Lycopene in the Limelight. One plant compound that’s been singled out in the war against prostate cancer is lycopene, an antioxidant pigment found in tomatoes and other red fruits. The best source of lycopene is in tomato products, because the heat processing makes it more available to the body. Lycopene is just one possible nutrient that may be behind the protective effects of a diet packed with fruits and vegetables. The case for lycopene is strong enough that the American Institute for Cancer Research judges lycopene to be probable in reducing the risk of prostate cancer. Diets high in lycopene-containing foods (not supplements) could prevent 11 percent of prostate cancers.

The Selenium Question. More questions than answers swirl around the mineral, selenium, and its efficacy for prostate cancer prevention. Some trials on selenium supplements have shown it reduces prostate cancer risk. However, the Selenium and Vitamin E Cancer Prevention Trial (SELECT), a $118-million clinical trial funded by the National Institutes of Health to investigate whether the supplement could help prevent prostate cancer, showed different results. More than 35,000 men at 400 sites enrolled between 2001 and 2004 in SELECT. Initially planned for a follow-up of seven to 12 years, the participants were told in the fall of 2008 to stop taking their supplements, because it was found that selenium and vitamin E, taken alone or together, did not prevent prostate cancer.

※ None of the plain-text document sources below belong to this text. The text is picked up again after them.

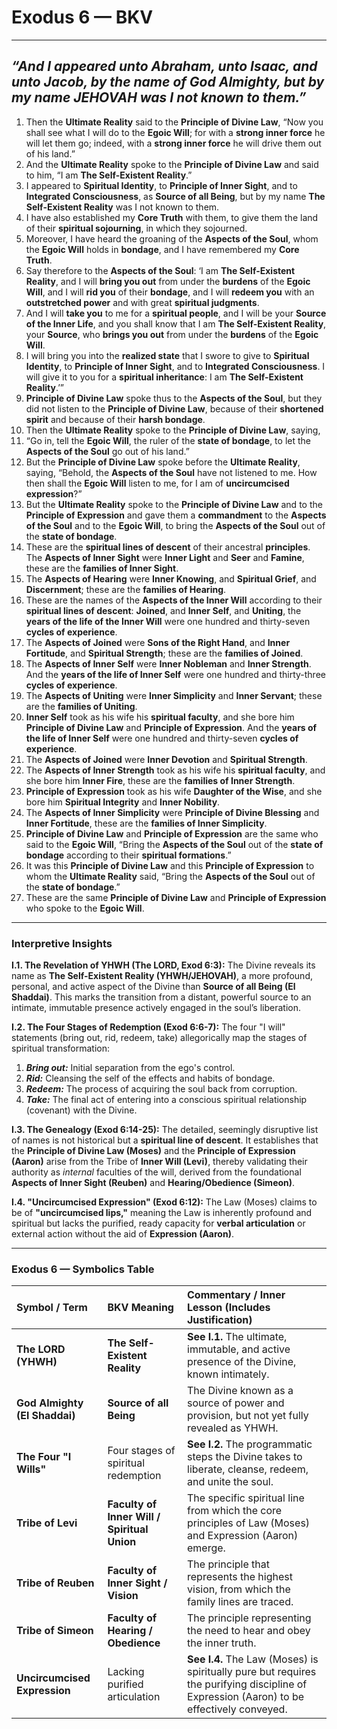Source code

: # Exodus 6 — BKV

---  
_“And I appeared unto Abraham, unto Isaac, and unto Jacob, by the name of God Almighty, but by my name JEHOVAH was I not known to them.”_
---  

1.  Then the **Ultimate Reality** said to the **Principle of Divine Law**, “Now you shall see what I will do to the **Egoic Will**; for with a **strong inner force** he will let them go; indeed, with a **strong inner force** he will drive them out of his land.”
2.  And the **Ultimate Reality** spoke to the **Principle of Divine Law** and said to him, “I am **The Self-Existent Reality**.”
3.  I appeared to **Spiritual Identity**, to **Principle of Inner Sight**, and to **Integrated Consciousness**, as **Source of all Being**, but by my name **The Self-Existent Reality** was I not known to them.
4.  I have also established my **Core Truth** with them, to give them the land of their **spiritual sojourning**, in which they sojourned.
5.  Moreover, I have heard the groaning of the **Aspects of the Soul**, whom the **Egoic Will** holds in **bondage**, and I have remembered my **Core Truth**.
6.  Say therefore to the **Aspects of the Soul**: ‘I am **The Self-Existent Reality**, and I will **bring you out** from under the **burdens** of the **Egoic Will**, and I will **rid you** of their **bondage**, and I will **redeem you** with an **outstretched power** and with great **spiritual judgments**.
7.  And I will **take you** to me for a **spiritual people**, and I will be your **Source of the Inner Life**, and you shall know that I am **The Self-Existent Reality**, your **Source**, who **brings you out** from under the **burdens** of the **Egoic Will**.
8.  I will bring you into the **realized state** that I swore to give to **Spiritual Identity**, to **Principle of Inner Sight**, and to **Integrated Consciousness**. I will give it to you for a **spiritual inheritance**: I am **The Self-Existent Reality**.’”
9.  **Principle of Divine Law** spoke thus to the **Aspects of the Soul**, but they did not listen to the **Principle of Divine Law**, because of their **shortened spirit** and because of their **harsh bondage**.
10. Then the **Ultimate Reality** spoke to the **Principle of Divine Law**, saying,
11. “Go in, tell the **Egoic Will**, the ruler of the **state of bondage**, to let the **Aspects of the Soul** go out of his land.”
12. But the **Principle of Divine Law** spoke before the **Ultimate Reality**, saying, “Behold, the **Aspects of the Soul** have not listened to me. How then shall the **Egoic Will** listen to me, for I am of **uncircumcised expression**?”
13. But the **Ultimate Reality** spoke to the **Principle of Divine Law** and to the **Principle of Expression** and gave them a **commandment** to the **Aspects of the Soul** and to the **Egoic Will**, to bring the **Aspects of the Soul** out of the **state of bondage**.
14. These are the **spiritual lines of descent** of their ancestral **principles**. The **Aspects of Inner Sight** were **Inner Light** and **Seer** and **Famine**, these are the **families of Inner Sight**.
15. The **Aspects of Hearing** were **Inner Knowing**, and **Spiritual Grief**, and **Discernment**; these are the **families of Hearing**.
16. These are the names of the **Aspects of the Inner Will** according to their **spiritual lines of descent**: **Joined**, and **Inner Self**, and **Uniting**, the **years of the life of the Inner Will** were one hundred and thirty-seven **cycles of experience**.
17. The **Aspects of Joined** were **Sons of the Right Hand**, and **Inner Fortitude**, and **Spiritual Strength**; these are the **families of Joined**.
18. The **Aspects of Inner Self** were **Inner Nobleman** and **Inner Strength**. And the **years of the life of Inner Self** were one hundred and thirty-three **cycles of experience**.
19. The **Aspects of Uniting** were **Inner Simplicity** and **Inner Servant**; these are the **families of Uniting**.
20. **Inner Self** took as his wife his **spiritual faculty**, and she bore him **Principle of Divine Law** and **Principle of Expression**. And the **years of the life of Inner Self** were one hundred and thirty-seven **cycles of experience**.
21. The **Aspects of Joined** were **Inner Devotion** and **Spiritual Strength**.
22. The **Aspects of Inner Strength** took as his wife his **spiritual faculty**, and she bore him **Inner Fire**, these are the **families of Inner Strength**.
23. **Principle of Expression** took as his wife **Daughter of the Wise**, and she bore him **Spiritual Integrity** and **Inner Nobility**.
24. The **Aspects of Inner Simplicity** were **Principle of Divine Blessing** and **Inner Fortitude**, these are the **families of Inner Simplicity**.
25. **Principle of Divine Law** and **Principle of Expression** are the same who said to the **Egoic Will**, “Bring the **Aspects of the Soul** out of the **state of bondage** according to their **spiritual formations**.”
26. It was this **Principle of Divine Law** and this **Principle of Expression** to whom the **Ultimate Reality** said, “Bring the **Aspects of the Soul** out of the **state of bondage**.”
27. These are the same **Principle of Divine Law** and **Principle of Expression** who spoke to the **Egoic Will**.

---

### Interpretive Insights

**I.1. The Revelation of YHWH (The LORD, Exod 6:3):** The Divine reveals its name as **The Self-Existent Reality (YHWH/JEHOVAH)**, a more profound, personal, and active aspect of the Divine than **Source of all Being (El Shaddai)**. This marks the transition from a distant, powerful source to an intimate, immutable presence actively engaged in the soul’s liberation.

**I.2. The Four Stages of Redemption (Exod 6:6-7):** The four "I will" statements (bring out, rid, redeem, take) allegorically map the stages of spiritual transformation:
1.  ***Bring out:*** Initial separation from the ego's control.
2.  ***Rid:*** Cleansing the self of the effects and habits of bondage.
3.  ***Redeem:*** The process of acquiring the soul back from corruption.
4.  ***Take:*** The final act of entering into a conscious spiritual relationship (covenant) with the Divine.

**I.3. The Genealogy (Exod 6:14-25):** The detailed, seemingly disruptive list of names is not historical but a **spiritual line of descent**. It establishes that the **Principle of Divine Law (Moses)** and the **Principle of Expression (Aaron)** arise from the Tribe of **Inner Will (Levi)**, thereby validating their authority as *internal* faculties of the will, derived from the foundational **Aspects of Inner Sight (Reuben)** and **Hearing/Obedience (Simeon)**.

**I.4. "Uncircumcised Expression" (Exod 6:12):** The Law (Moses) claims to be of **"uncircumcised lips,"** meaning the Law is inherently profound and spiritual but lacks the purified, ready capacity for **verbal articulation** or external action without the aid of **Expression (Aaron)**.

---

### Exodus 6 — Symbolics Table

| Symbol / Term | BKV Meaning | Commentary / Inner Lesson (Includes Justification) |
| :--- | :--- | :--- |
| **The LORD (YHWH)** | **The Self-Existent Reality** | **See I.1.** The ultimate, immutable, and active presence of the Divine, known intimately. |
| **God Almighty (El Shaddai)** | **Source of all Being** | The Divine known as a source of power and provision, but not yet fully revealed as YHWH. |
| **The Four "I Wills"** | Four stages of spiritual redemption | **See I.2.** The programmatic steps the Divine takes to liberate, cleanse, redeem, and unite the soul. |
| **Tribe of Levi** | **Faculty of Inner Will / Spiritual Union** | The specific spiritual line from which the core principles of Law (Moses) and Expression (Aaron) emerge. |
| **Tribe of Reuben** | **Faculty of Inner Sight / Vision** | The principle that represents the highest vision, from which the family lines are traced. |
| **Tribe of Simeon** | **Faculty of Hearing / Obedience** | The principle representing the need to hear and obey the inner truth. |
| **Uncircumcised Expression** | Lacking purified articulation | **See I.4.** The Law (Moses) is spiritually pure but requires the purifying discipline of Expression (Aaron) to be effectively conveyed. |
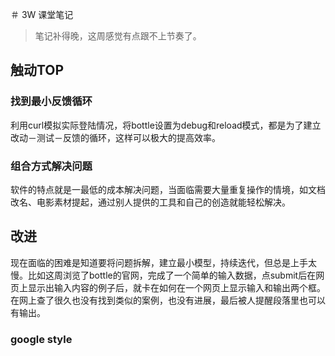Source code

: ＃ 3W 课堂笔记
> 笔记补得晚，这周感觉有点跟不上节奏了。

## 触动TOP

### 找到最小反馈循环
利用curl模拟实际登陆情况，将bottle设置为debug和reload模式，都是为了建立改动－测试－反馈的循环，这样可以极大的提高效率。

### 组合方式解决问题
软件的特点就是一最低的成本解决问题，当面临需要大量重复操作的情境，如文档改名、电影素材提起，通过别人提供的工具和自己的创造就能轻松解决。

## 改进

现在面临的困难是知道要将问题拆解，建立最小模型，持续迭代，但总是上手太慢。比如这周浏览了bottle的官网，完成了一个简单的输入数据，点submit后在网页上显示出输入内容的例子后，就卡在如何在一个网页上显示输入和输出两个框。在网上查了很久也没有找到类似的案例，也没有进展，最后被人提醒段落里也可以有输出。


### google style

Further, a study that evaluated 489 prostate cancer patients was published in the June 2009 issue of the Journal of Clinical Oncology. Researchers discovered that a high level of selenium in the blood was associated with a slightly higher risk of aggressive prostate cancer. The risk was particularly higher in men who also had a variant of the gene coding for manganese superoxide dismutase (SOD2). The scientists urged men with prostate cancer to use caution when considering selenium supplements.

A Weighty Issue. Previous studies have suggested that obese men have a higher risk of a more aggressive form of prostate cancer and that weight loss can cut the risk significantly. A new Swedish study reiterates the significance of weight in prostate cancer risk. More than 10,000 initially cancer-free men from Sweden’s Lund University’s Malm? Diet and Cancer cohort were followed for an average of 11 years. The scientists found that body height and waist to hip ratio, a measurement of fat around the abdomen, was a stronger indicator of prostate cancer risk than general adiposity.

EN’s Bottom Line. For now, it looks like the best lifestyle strategy to guard against prostate cancer is to focus on a variety of plant foods (particularly those containing lycopene), limit high-calorie foods, avoid excessive fat, dairy and meat intake; stay physically active, maintain a healthy weight with particular attention to abdominal fat accumulation, and use caution with supplements like selenium Turns out that’s also the best odds diet for just about everyone.